We are building a stream processing pipeline to process/ingest Kafka messages. And we are using Flink v1.12.2. While defining a source watermark strategy, in the official documentation, I came across two out-of-the-box watermark strategies; forBoundedOutOfOrderness and forMonotonousTimestamps. I did go through javadoc, but did not fully understand when and why you should use one strategy over the other. Timestamps are based on event-time. Thanks.

1

1 Answers

1
votes

You should use forMonotonousTimestamps if the timestamps are never out-of-order, or if you are willing for all out-of-order events to be considered late. On the other hand, if out-of-order timestamps are normal for your application, then you should use forBoundedOutOfOrderness.
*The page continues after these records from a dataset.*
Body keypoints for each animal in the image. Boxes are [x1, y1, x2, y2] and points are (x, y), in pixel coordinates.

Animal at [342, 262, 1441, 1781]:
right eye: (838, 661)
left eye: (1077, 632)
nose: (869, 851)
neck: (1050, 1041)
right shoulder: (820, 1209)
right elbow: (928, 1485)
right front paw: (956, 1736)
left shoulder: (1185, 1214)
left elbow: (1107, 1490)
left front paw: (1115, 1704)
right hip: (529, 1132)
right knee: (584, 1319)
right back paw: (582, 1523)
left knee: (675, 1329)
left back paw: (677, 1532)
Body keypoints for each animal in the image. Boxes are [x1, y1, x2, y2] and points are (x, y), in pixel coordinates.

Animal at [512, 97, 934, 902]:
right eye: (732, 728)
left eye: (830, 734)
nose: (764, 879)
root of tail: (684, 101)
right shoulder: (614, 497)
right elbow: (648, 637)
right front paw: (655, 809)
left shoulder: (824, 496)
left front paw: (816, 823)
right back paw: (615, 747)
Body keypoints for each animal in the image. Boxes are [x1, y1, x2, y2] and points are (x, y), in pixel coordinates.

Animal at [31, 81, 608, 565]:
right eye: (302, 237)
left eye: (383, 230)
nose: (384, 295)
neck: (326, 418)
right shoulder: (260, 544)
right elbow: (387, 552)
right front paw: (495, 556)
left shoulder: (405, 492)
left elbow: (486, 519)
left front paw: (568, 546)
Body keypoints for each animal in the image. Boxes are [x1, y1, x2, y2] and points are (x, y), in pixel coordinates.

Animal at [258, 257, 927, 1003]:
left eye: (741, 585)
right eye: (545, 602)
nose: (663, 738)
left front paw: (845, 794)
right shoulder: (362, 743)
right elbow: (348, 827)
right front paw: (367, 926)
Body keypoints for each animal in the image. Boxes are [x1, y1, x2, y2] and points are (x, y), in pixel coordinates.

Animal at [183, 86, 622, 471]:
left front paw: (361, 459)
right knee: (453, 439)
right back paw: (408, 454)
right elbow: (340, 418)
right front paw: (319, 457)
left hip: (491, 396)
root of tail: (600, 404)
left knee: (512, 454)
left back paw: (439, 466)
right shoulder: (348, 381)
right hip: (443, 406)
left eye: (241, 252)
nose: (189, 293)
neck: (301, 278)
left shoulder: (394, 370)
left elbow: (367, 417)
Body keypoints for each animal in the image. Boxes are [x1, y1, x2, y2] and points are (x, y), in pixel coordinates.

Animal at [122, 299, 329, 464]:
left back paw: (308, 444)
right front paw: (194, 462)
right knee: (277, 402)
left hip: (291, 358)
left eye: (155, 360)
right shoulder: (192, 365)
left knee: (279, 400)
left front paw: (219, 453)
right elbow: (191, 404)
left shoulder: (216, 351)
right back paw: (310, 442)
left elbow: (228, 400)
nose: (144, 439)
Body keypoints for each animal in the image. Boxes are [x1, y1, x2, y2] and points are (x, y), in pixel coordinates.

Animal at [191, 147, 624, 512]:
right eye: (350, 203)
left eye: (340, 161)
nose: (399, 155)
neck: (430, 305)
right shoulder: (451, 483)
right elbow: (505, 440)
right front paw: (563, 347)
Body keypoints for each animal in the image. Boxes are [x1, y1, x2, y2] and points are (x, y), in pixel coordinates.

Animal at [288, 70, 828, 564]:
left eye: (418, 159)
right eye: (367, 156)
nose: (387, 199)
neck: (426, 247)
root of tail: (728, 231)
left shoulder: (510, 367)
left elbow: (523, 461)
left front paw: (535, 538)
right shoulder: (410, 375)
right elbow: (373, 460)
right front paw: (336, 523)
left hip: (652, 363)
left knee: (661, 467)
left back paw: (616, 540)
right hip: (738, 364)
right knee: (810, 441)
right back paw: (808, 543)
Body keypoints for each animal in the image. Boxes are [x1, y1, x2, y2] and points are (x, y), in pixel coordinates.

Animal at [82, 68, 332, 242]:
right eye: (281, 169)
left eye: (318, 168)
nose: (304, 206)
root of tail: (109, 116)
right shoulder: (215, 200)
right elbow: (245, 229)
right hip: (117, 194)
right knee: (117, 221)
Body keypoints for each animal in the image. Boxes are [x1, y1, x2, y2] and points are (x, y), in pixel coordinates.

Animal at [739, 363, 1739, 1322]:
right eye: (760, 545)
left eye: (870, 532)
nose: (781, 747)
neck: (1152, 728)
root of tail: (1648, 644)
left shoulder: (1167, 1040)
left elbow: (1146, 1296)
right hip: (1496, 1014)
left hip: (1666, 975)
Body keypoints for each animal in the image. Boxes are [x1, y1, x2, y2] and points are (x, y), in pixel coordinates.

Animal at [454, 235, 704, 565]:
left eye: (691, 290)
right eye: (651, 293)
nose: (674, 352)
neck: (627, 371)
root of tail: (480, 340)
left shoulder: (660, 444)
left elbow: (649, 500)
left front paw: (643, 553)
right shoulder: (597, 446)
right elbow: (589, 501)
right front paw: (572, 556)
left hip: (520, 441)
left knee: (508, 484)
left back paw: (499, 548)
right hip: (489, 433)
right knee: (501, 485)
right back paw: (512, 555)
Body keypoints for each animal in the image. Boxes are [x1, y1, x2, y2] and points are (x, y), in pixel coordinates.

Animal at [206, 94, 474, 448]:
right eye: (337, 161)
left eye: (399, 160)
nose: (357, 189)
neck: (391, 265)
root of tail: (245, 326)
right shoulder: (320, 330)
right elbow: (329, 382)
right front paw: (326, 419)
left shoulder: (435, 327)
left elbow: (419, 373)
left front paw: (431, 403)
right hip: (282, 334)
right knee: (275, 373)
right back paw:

With Kafka, if you are having the kafka source operator apply the watermark strategy (recommended), then it will apply the strategy to each partition separately. In that case, each instance of the Kafka source will produce watermarks that are the minimum of the per-partition watermarks (for the partitions handled by that instance). In this case, you can use forMonotonousTimestamps if the timestamps are in-order within each partition (which will be the case, for example, if you consuming from a producer that is using log-append timestamps).

You want to use forMonotonousTimestamps whenever possible, since it minimizes latency and simplifies things.